Pour contrer ce mouvement François Hollande appelle au rassemblement des formations de gauche au premier tour. Harlem Désir lui a emboité le pas en souhaitant des discussions avec les écologistes et les radicaux, voire les communistes. Au delà il s'agit de déconstruire les propositions du FN notamment sur l'économie. Qu'en penser ?

Le rassemblement au premier tour est logique pour celui qui domine un camp, ce qui est le cas du PS. Les partenaires pensent autrement : les écologistes et le Front de Gauche veulent des listes autonomes au premier tour par endroits. Jean Vincent Placé pour les Verts plaide pour une alliance au second tour. Mélenchon n'en veut pas ni au premier, ni au second.
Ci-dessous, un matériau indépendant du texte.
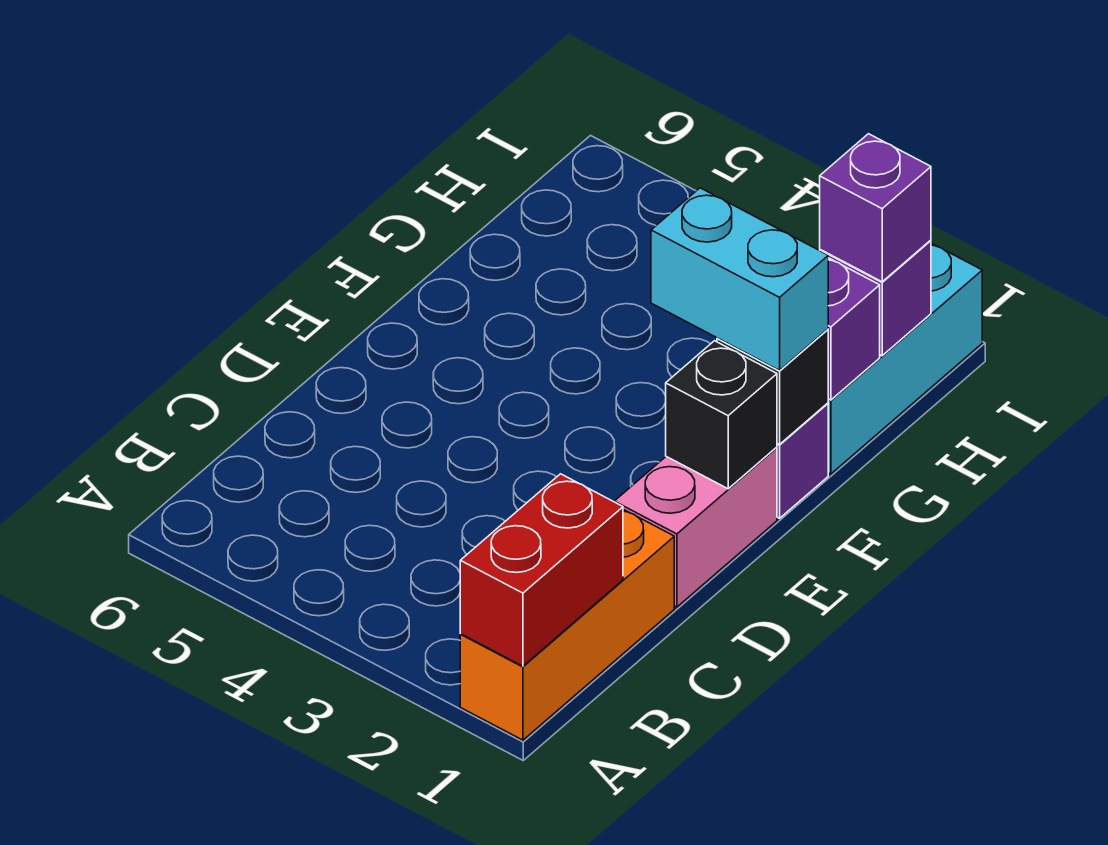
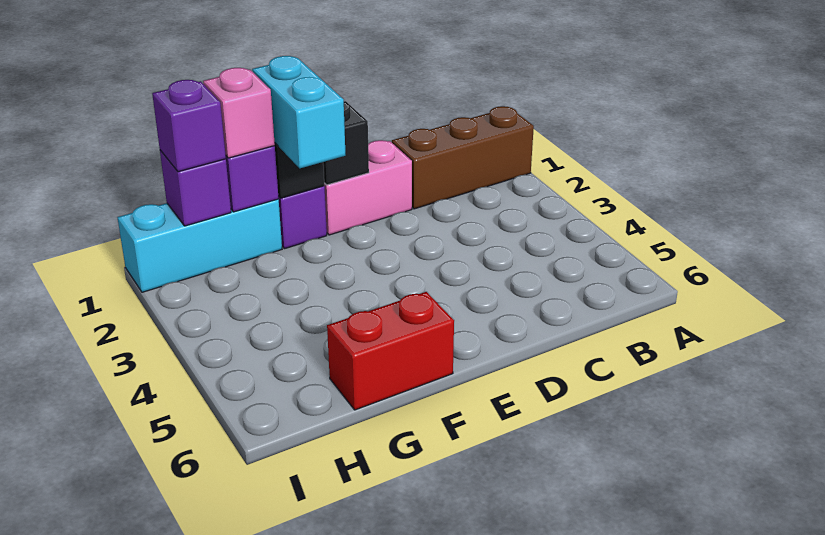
orange 1x3 brick [460,509,674,740] -> brown 1x3 brick [392,106,534,209]
red 1x2 brick [460,474,623,666] -> red 1x2 brick moved to [327,292,454,410]
none -> pink 1x1 brick [203,68,275,158]

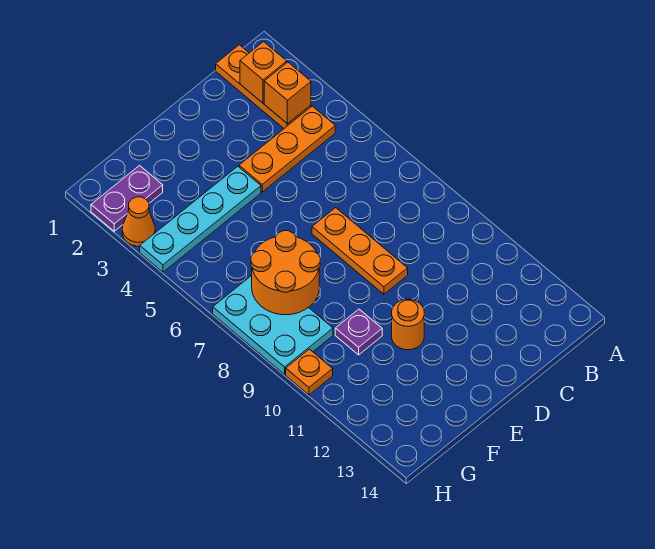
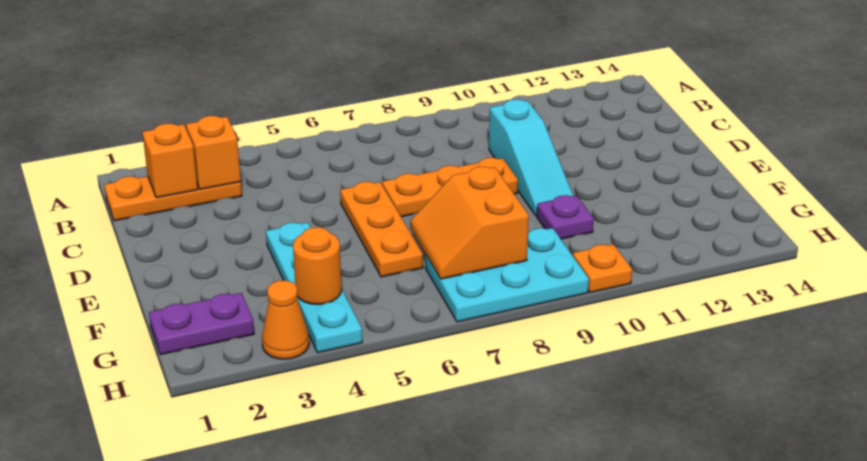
orange 1x3 plate [239,106,335,192] -> orange 1x3 plate moved to [340,182,423,277]
none -> cyan 1x3 slope [489,99,573,216]
orange 1x1 round brick [392,299,424,350] -> orange 1x1 round brick moved to [293,227,342,305]
orange 2x2 round brick [251,231,320,315] -> orange 2x2 slope [410,167,529,279]
purple 1x2 plate [91,166,163,231] -> purple 1x2 plate turned to [149,293,254,355]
Chaque situation locale s'appréciera en fonction des relations entre partenaires et des ambitions des uns et des autres. Néanmoins on le constate, la gauche a reculé depuis mai-juin dernier. Quelque soit le talent ou l'ancrage des élus, la gauche subira une perte de plusieurs points par rapport au précédent scrutin. Pour certains cela ne changera rien, pour d'autres c'est suffisant pour être battus. C'est l'abstention qui menace. La déperdition ne va pas vers les partis partenaires parce que tous à gauche sont mis dans le même sac, même si Mélenchon tape toujours plus fort pour se distinguer du PS. Si quelqu'un en profite, c'est le FN. Un électeur de gauche sur six vote FN au second tour si on en croit une étude récente du Monde.

Il faut enfin admettre que les élections ne sont pas les mêmes entre partielles, municipales, européennes et autres. Le poids local est important, la prime au sortant (s'il n'a pas démérité) est forte dans les municipales. Le rapport de forces n'est pas le même dans les européennes. Il s'agit d'être réaliste. Quand on a le vent de face, il faut serrer les dents. L'an prochain s'annonce délicat pour la gauche, pour toute la gauche. Il va falloir faire preuve de responsabilité.